The trade war of the 1930s
At the start of the Great Depression, politicians were naturally in a protectionist mood, and Congress, led by Senator Reed Smoot and Representative Willis Hawley, spearheaded an effort to raise retaliatory tariffs that would protect American businesses from foreign markets.
Despite a petition signed by more than a thousand U.S. economists and countless critical editorials, President Hoover signed the Tariff Act of 1930 (commonly known as the Smoot-Willies Tariff) into law on March 3 of that year. The act increased American import duties on hundreds of goods with the costliest rates since the protective Tariff of Abominations (1828).
The results were as expected—if you were one of the petitioning economists. The United States saw a precipitous reduction in exports and imports, as other countries instituted retaliatory tariffs. Worldwide trade plunged from $4.9 billion in January 1930 to $1.8 billion by January 1933.
According to The Economist, the act “poison[ed] the emptying well of global trade” and stained foreign relations for years:
Smoot-Hawley did most harm by souring trade relations with other countries. The League of Nations, of which America was not a member, had talked of a ‘tariff truce’; the Tariff Act helped to undermine that idea. By September 1929 the Hoover administration had already noted protests from 23 trading partners at the prospect of higher tariffs. But the threat of retaliation was ignored: America’s tariffs were America’s Business.
Sound familiar? The idea that tariffs are good for American businesses and that retaliation is a nonissue match up perfectly with Trump’s rhetoric on his contemporary policy.
It is certainly a stretch to say that the Smoot-Willies Tariff caused the Great Depression, and the Great Depression is responsible for the myriad of difficulties in the 1930s. History, like the universe, goes by indirection. Straight lines need not apply.
However, it is not difficult to see how the economic isolationism that propelled the Tariff Act of 1930 would also take root alongside the era’s political isolationism and collective narcissism, ideologies that harmed America and led it to exit the world stage when it was needed most.
A capitalist peace?
In contrast, the second half of the 20th century shows the value trade brings for all parties. In The Better Angels of Our Nature, Steven Pinker dedicates a chapter to what he terms “the Long Peace.” Starting in the decades after World War II, this period saw a steep decline in wars fought between states. Between developed states, the practice is almost extinct.*
Again, history does not exist in a straight line, and Pinker argues that there are many reasons for the Long Peace, from the proliferation of democracy to a widespread adoption of humanist ideals. But one of the reasons he provides is that globalization and freer international trade correlate with peace.
Citing the work of Bruce Russett, John R. Oneal, among others, Pinker shows that countries depending on trade are less likely to militarize or solve disputes with displays of military force.
“[These data invite] a more expansive version of the theory of gentle commerce,” Pinker writes in The Better Angels of Our Nature. “The pacifying effects of commerce in this broad sense appear to be even more robust than the pacifying effects of democracy. A democratic peace strongly kicks in only when both members of a pair of countries are democratic, but the effects of commerce are demonstrable when either member of the pair has a market economy [emphasis Pinker’s].”

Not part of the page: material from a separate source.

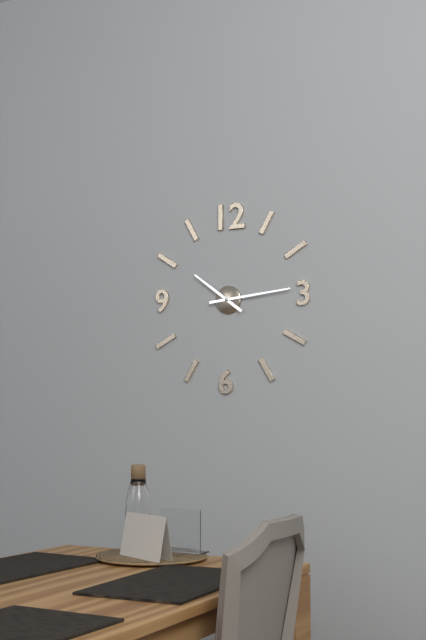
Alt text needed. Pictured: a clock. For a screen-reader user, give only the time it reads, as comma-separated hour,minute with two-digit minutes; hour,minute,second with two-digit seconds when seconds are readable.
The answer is 10,14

In short, an openness to a global economy has a pacifying effect on countries and their citizens, as it moves financial and political incentives away from war and toward cooperation.
Make trade, not war
Trade pacifies countries because it changes the nature of international relationships—from a zero-sum mindset to nonzero-sum one.
A zero-sum mindset sees the international stage as one where one country’s losses are another country’s gains, and this mindset pushed much of the international relationships of the first half of the 20th century. Proponents for the Smoot-Willies Tariff believed the loss of foreign business would be a net gain for American companies. They were wrong. Proponents of nationalism saw the losses of one country as a means to expand the prestige and legacy of their home country. They were also wrong.
The second half of the 20th century shows us that trade can, and should, be nonzero-sum. As Adam Smith wrote in The Wealth of Nations: “If a foreign country can supply us with a commodity cheaper than we ourselves can make it, better buy it from them with some part of the produce of our own industry employed in a way in which we have some advantages.”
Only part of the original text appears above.